Opinions & Humeurs: Il faut plus de Wow à YUL
Avant, prendre l’avion était une expérience en soi et un privilège. Aujourd’hui c’est une banale commodité, alors qu’une majorité de touristes veut être transportée en sécurité le moins cher possible du point A au point B. Même avec l’espace restreint, les écouteurs et la bouffe en suppléments. Les voyageurs veulent mettre leur argent là où ça compte vraiment dans les sources d’expériences véritables: les activités, les attractions, les repas, les bars, les achats locaux. L’hébergement, tout comme pour l’aérien, y goûte aussi: on ne veut plus payer une fortune, alors les nouveaux hôtels minimalistes et les AirBNB connaissent une croissance notable. On observe aussi que le marché de luxe, même si minoritaire en nombre de clients, lui aussi croît avec une orgie de services décadents à faire envier notre Reine Elizabeth.
En payant moins cher l’hébergement et le transport aérien, les gens voyagent de plus en plus. Il y a les compagnies aériennes régulières qui ont « toujours » existé à la Air Canada, les transporteurs de vols nolisés à la Air Transat et les transporteurs à rabais (Low Cost) tels les Ryanair en Europe ou les Southwest aux États-Unis. 28% du traffic aérien s’est fait par les transporteurs à rabais en 2016.

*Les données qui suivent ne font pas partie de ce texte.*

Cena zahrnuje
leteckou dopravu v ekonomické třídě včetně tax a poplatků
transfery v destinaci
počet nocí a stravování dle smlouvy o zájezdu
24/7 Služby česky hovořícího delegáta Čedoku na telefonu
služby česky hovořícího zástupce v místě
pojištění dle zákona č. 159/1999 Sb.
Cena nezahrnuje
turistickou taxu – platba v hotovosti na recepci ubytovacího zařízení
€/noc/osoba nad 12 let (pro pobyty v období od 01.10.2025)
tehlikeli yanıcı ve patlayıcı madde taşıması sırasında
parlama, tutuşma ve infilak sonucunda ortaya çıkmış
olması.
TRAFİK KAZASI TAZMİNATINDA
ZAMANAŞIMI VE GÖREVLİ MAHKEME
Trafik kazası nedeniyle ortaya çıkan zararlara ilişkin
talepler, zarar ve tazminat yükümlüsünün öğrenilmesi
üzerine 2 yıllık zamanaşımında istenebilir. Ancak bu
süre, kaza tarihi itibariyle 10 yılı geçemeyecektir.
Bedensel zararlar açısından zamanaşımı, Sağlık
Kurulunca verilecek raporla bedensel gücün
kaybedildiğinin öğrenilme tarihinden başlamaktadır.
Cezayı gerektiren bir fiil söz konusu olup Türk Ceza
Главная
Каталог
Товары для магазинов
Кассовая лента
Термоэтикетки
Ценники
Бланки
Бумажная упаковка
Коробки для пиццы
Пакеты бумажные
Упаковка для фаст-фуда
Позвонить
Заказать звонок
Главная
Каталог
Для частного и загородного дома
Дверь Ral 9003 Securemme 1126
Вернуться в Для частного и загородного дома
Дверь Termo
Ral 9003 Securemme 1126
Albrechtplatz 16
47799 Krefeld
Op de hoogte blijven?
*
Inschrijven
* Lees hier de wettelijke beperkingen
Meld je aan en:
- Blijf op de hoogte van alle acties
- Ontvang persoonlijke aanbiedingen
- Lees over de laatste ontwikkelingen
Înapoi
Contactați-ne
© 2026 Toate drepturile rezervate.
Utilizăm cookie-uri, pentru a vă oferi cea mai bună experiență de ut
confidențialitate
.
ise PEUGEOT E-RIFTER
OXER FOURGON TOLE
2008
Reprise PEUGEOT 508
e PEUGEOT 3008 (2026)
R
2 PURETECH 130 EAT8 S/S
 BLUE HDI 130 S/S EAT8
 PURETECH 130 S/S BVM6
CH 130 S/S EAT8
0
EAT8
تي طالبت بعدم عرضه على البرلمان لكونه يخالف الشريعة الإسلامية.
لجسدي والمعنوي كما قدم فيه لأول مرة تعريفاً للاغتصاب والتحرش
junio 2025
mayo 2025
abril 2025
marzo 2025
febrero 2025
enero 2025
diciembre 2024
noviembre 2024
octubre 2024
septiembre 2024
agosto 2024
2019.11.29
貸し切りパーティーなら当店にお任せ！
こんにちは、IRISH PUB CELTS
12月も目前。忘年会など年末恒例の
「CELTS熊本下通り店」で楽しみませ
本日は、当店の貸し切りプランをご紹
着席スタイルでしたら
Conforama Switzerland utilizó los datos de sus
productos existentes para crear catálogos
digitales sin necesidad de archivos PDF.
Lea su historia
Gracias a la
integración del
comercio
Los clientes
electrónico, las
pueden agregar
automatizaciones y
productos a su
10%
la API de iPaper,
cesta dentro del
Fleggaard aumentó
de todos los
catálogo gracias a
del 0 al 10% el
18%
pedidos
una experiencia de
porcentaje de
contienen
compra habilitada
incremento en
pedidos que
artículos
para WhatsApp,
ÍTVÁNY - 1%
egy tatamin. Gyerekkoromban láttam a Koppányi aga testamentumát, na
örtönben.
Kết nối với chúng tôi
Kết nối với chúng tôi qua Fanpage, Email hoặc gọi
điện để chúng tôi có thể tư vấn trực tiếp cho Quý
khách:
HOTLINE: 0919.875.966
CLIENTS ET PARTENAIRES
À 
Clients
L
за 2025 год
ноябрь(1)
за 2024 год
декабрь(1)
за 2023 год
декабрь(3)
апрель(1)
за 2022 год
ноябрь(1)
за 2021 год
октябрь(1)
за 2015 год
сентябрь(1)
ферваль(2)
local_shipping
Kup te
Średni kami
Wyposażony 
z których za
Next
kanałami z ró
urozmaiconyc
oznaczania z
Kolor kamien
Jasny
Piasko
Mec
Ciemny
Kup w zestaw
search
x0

Mais le Québec (et le Canada) n’en profite pas, freinant ainsi notre croissance sur les marchés internationaux. Je suis convaincu qu’il s’agit de l’une des raisons majeures de notre retard à l’international. Certes, il y a maintenant (heureusement) la compagnie islandaise Wow depuis l’an dernier, qui dessert avec succès Montréal vers son hub de Reikjavik. J’ai toujours entendu dire, par le passé, que Montréal n’était pas New York ou Paris en terme de population suffisante pour soutenir ce type de vols. Qu’il ne fallait pas rêver en couleur... Mais ça fonctionne en Australie avec une population comparable, et la compagnie Wow démontre de toute évidence le contraire, et que pour une petite destination (Islande avec ses 350 000 habitants), un transporteur à rabais peut jouer le rôle du développeur majeur de son tourisme international tout en reliant des grands centres urbains d’Amérique et d’Europe.
Plusieurs raisons semblent expliquer ce retard au Québec, dont le contrôle d’Air Canada sur différents marchés et son influence indéniable sur des organismes tels qu’ADM, le niveau prohibitif de taxation des billets au Canada, les coûts parmi les plus élevés de droits d’atterrissage au monde et la limitation de l’actionnariat non canadien dans les compagnies aériennes canadiennes qui devrait, dans ce dernier cas, changer cette année, passant de 25% maximum à 49%.
On apprend par ailleurs que le groupe Air France/KLM, qui opère déjà en Europe les transporteurs à rabais Hop et Transavia, va lancer bientôt ce type de vols vers les États-Unis.
Alors, je suggère humblement que notre Alliance de l’Industrie touristique du Québec se penche sur la question suivante avec Tourisme Montréal: comment optimiser les arguments pour convaincre un ou deux autres transporteurs à rabais d’instaurer des liaisons aériennes internationales vers Montréal sur le modèle de Wow, mais avec Montréal comme hub cette fois-ci, et être proactifs pour les convaincre de venir s’y établir, ou alors pourquoi Transat, notre fleuron national aérien, ne s’y intéresserait pas?